Monday, June 5, 2006

Arn Chorn-Pond - keeping alive tradition

The spotlight today falls on Arn Chorn-Pond and his determined efforts to keep alive traditional Cambodian arts through the Cambodian Living Arts project. As a child under the Khmer Rouge regime, Arn's ability to play the flute saved his life, before he was adopted and moved to the United States. He later spent ten years as a human rights speaker and peace activist for Amnesty International and started an anti-gang program in Lowell and a community service program back in Cambodia. After a visit to his homeland in 1996, Arn turned his focus on music and formed the Master Performers program - supporting the musicians ('masters') who survived the KR era when as many as nine out of ten performers perished - as part of the wider Cambodian Living Arts project.

Arn (pictured) was the subject of a documentary film called The Flute Player in 2003 and his dream of reviving traditional arts in Cambodia is bearing fruit as CLA goes from strength to strength.

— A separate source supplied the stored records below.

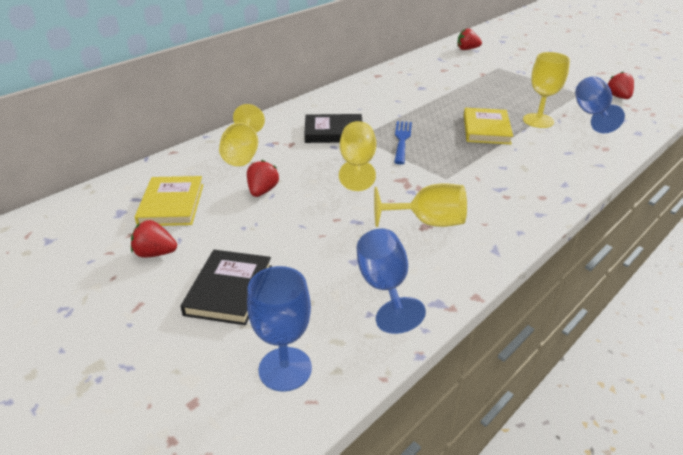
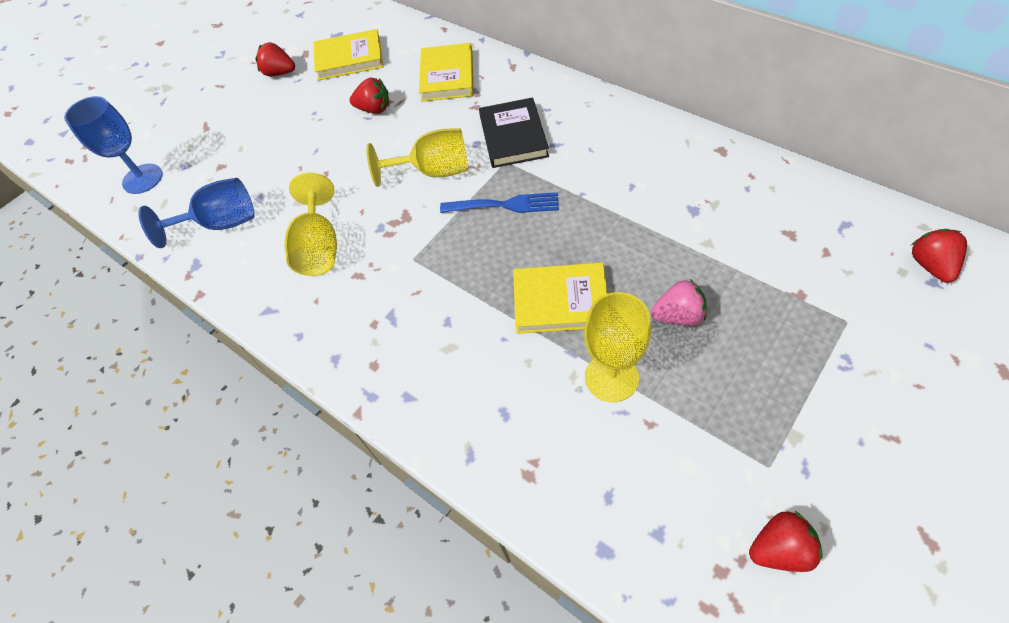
camera: 90 degrees right, 20 degrees up
red strawberry [131,220,177,258] -> red strawberry turned 75 degrees counterclockwise [256,42,295,76]
black book [180,250,272,325] -> none
yellow goblet [219,104,265,166] -> yellow book [419,43,474,102]
blue goblet [575,76,625,133] -> none
none -> pink strawberry [651,279,707,326]

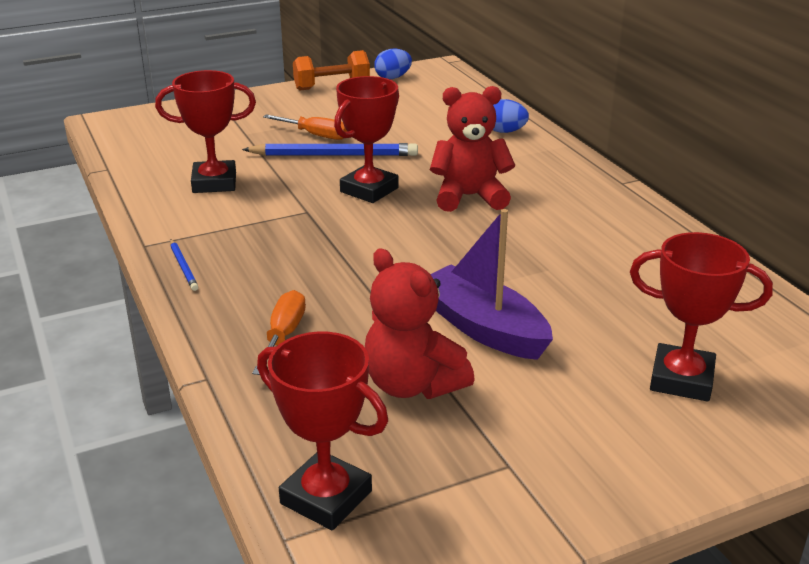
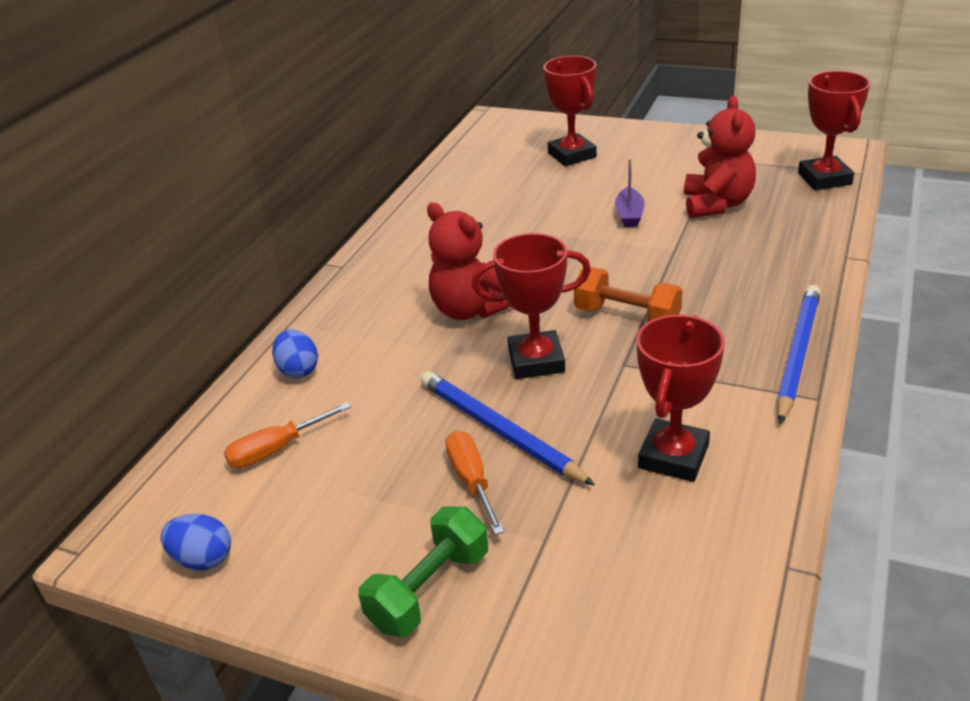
camera: 130 degrees left, 5 degrees up
red trophy [155,70,256,193] -> red trophy turned 75 degrees clockwise [636,315,725,482]
blue pencil [170,240,198,291] -> blue pencil [777,285,821,424], size x2.07
orange screwdriver [252,290,306,375] -> orange screwdriver moved to [224,402,351,468]
orange dumbbell [293,50,370,90] -> orange dumbbell moved to [574,267,683,322]
purple boat [431,209,553,360] -> purple boat [615,159,644,227], size x0.54
none -> green dumbbell [358,506,488,637]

Now in its seventh year, in partnership with World Education, they currently support hundreds of art students and teachers throughout the country, as well as teaching, recording and performing programs that encourage traditional music, opera, dance and much more, to flourish. A key step forward is their capture of a three-storey building in Phnom Penh where three masters and their families can live and accommodate classes for over 100 students, and which will act as CLA's first cultural center.